==== Extrait

La plateforme Snapchat vient d’activer une nouvelle forme de publicité conversationnelle basée sur des agents artificiels. Ces robots, commandités par des marques, s’invitent désormais directement dans les échanges des utilisateurs.

L’idée semblait encore lointaine, mais elle est désormais une réalité. Mardi dernier, Snapchat a officialisé le déploiement des « AI Sponsored Snaps », un dispositif qui permet à des annonceurs de placer leurs propres agents conversationnels au cœur des échanges. Loin des simples bannières ou stories sponsorisées, il s’agit ici d’une publicité qui parle, répond et oriente la discussion en temps réel.
Snapchat intègre la publicité directement dans ses conversations
Concrètement, ces agents sponsorisés fonctionnent comme des interlocuteurs ordinaires. L'utilisateur ouvre la conversation, pose des questions, et le bot répond en orientant progressivement vers les produits ou services de la marque qu'il représente. Dans l'exemple d'Experian, le premier partenaire officiel, l'assistant propose d'aborder des thématiques financières avant de gentiment glisser vers des offres commerciales.
On ne va pas se mentir, la valeur ajoutée pour l'utilisateur reste encore floue. Rien ne distingue fondamentalement les réponses d'un agent sponsorisé de celles qu'un chatbot généraliste comme Gemini ou Claude pourrait fournir sur les mêmes sujets, à cette différence près que le premier cherche explicitement à générer des revenus pour son commanditaire. Snapchat mise apparemment sur le fait que les personnes utiliseront ces bots de toute façon, sans se poser la question de leur neutralité.

========

Poursuivez l'article sur les publicités conversationnelles de Snapchat en reprenant après sa dernière phrase.

==== Données extraites

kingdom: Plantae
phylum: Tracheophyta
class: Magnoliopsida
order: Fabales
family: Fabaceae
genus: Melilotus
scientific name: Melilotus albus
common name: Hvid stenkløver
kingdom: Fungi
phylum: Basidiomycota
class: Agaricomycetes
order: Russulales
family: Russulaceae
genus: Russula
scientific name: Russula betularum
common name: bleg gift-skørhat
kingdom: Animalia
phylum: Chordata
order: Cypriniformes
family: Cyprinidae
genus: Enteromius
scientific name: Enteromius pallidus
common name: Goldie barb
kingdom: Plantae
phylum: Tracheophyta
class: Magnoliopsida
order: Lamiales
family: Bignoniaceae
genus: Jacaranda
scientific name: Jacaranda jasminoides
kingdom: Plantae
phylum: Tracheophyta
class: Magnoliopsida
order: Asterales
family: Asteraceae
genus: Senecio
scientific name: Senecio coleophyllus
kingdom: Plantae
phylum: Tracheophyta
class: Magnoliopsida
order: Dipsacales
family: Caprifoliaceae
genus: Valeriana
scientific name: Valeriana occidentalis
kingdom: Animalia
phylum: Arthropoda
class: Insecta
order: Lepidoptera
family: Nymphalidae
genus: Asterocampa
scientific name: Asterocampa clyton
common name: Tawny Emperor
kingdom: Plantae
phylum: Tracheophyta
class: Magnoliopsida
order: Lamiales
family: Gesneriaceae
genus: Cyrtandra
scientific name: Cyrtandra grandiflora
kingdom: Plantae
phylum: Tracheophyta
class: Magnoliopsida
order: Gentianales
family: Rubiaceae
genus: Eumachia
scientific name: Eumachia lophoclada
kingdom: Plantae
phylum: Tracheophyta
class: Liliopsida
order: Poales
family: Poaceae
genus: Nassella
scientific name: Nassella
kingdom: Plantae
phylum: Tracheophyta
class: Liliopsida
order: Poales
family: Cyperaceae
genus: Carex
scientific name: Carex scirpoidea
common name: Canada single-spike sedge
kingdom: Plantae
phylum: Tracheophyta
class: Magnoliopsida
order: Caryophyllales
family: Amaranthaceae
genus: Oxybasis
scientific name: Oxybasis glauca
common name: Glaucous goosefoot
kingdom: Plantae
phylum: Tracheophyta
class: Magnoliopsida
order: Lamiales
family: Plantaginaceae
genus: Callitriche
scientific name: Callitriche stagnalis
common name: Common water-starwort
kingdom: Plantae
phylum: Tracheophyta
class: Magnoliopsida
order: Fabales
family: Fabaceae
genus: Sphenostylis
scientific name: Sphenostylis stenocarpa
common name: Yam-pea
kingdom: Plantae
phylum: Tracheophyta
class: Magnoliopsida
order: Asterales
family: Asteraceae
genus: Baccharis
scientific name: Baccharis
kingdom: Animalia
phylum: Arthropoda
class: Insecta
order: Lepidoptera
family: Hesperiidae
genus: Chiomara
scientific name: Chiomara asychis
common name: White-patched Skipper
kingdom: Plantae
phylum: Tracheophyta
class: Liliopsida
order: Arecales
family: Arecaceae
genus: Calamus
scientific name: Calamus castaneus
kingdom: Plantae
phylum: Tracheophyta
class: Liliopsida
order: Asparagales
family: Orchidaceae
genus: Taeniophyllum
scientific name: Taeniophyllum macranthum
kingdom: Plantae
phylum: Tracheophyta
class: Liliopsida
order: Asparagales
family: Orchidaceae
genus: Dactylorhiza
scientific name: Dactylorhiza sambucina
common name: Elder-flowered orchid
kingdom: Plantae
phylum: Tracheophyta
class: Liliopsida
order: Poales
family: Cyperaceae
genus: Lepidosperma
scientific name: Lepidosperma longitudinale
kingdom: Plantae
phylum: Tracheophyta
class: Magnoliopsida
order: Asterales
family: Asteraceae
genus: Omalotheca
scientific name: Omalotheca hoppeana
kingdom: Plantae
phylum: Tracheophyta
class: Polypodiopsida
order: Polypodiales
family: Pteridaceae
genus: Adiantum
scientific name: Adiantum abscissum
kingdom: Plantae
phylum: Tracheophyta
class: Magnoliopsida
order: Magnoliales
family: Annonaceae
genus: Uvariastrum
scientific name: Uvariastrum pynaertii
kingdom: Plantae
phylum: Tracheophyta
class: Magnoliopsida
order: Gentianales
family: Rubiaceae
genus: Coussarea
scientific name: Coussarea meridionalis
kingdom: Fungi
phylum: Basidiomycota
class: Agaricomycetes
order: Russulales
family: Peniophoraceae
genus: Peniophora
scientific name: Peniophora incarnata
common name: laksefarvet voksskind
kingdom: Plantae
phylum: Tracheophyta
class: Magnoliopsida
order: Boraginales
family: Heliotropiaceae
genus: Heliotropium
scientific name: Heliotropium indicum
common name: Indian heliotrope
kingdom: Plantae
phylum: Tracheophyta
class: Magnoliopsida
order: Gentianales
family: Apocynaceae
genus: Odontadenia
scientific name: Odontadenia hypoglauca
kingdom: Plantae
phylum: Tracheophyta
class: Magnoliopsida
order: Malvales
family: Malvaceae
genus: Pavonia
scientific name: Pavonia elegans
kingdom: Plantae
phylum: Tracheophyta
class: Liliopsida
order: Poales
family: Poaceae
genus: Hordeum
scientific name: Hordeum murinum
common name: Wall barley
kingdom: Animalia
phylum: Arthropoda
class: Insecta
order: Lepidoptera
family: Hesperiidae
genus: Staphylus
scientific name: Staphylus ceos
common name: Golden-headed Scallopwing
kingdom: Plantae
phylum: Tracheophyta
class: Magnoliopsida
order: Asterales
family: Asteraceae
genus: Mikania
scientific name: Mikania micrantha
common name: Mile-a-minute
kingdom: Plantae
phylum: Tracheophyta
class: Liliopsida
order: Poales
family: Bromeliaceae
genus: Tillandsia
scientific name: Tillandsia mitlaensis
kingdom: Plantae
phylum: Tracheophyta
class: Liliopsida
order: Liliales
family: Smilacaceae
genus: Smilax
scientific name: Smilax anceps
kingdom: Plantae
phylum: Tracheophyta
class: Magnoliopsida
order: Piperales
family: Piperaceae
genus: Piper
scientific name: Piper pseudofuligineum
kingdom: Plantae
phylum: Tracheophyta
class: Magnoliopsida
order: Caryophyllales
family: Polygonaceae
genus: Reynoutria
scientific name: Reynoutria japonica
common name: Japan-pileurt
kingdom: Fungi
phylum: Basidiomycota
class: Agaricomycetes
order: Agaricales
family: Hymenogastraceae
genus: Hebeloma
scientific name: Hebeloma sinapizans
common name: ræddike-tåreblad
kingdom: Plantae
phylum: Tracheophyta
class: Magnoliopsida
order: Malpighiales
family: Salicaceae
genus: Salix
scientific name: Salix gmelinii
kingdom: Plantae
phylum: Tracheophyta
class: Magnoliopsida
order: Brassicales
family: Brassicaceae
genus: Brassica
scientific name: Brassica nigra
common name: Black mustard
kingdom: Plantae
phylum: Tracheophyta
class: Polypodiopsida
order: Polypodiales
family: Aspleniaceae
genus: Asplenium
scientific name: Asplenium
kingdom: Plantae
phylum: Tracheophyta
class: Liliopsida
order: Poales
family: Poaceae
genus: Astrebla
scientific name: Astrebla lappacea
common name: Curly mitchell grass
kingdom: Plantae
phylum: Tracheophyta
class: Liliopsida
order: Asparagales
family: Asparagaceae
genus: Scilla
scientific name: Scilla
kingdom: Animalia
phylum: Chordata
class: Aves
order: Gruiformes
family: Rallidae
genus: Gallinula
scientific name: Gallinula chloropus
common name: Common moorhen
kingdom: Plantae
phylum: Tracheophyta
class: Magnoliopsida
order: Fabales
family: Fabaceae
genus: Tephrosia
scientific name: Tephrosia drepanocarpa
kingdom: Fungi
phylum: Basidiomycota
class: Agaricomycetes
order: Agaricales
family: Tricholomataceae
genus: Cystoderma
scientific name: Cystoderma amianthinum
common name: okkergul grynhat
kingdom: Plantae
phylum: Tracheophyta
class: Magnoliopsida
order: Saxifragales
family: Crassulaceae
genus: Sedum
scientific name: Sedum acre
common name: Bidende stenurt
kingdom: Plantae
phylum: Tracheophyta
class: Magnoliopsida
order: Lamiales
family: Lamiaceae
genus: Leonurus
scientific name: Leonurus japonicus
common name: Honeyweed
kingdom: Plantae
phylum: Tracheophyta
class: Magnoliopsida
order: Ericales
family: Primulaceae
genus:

========

Réponse.
Snapchat veut faire du chat un moteur de décisions d’achat
Ajit Mohan, directeur commercial de Snapchat, justifie cette initiative par une évolution des comportements. « La conversation devient le bien immobilier le plus précieux en publicité », affirme-t-il dans un communiqué. « L'IA accélère ce changement, transformant le chat en lieu où les gens découvrent des produits, posent des questions et prennent des décisions en temps réel. La vraie opportunité n'est pas simplement d'insérer des publicités dans ces environnements, c'est de concevoir des formats qui s'intègrent naturellement à la façon dont les gens discutent déjà ».
L'entreprise s'appuie sur le succès de My AI, sa fonctionnalité d'assistant conversationnel lancée il y a trois ans. Plus d'un demi-milliard de personnes auraient échangé avec ce chatbot depuis son lancement. Un démarrage qui n'avait pourtant pas été sans accrocs. Lors de tests menés par des journalistes et des chercheurs se faisant passer pour des adolescents, le chatbot avait en effet fourni des réponses jugées inappropriées pour ce public, notamment sur des sujets sensibles.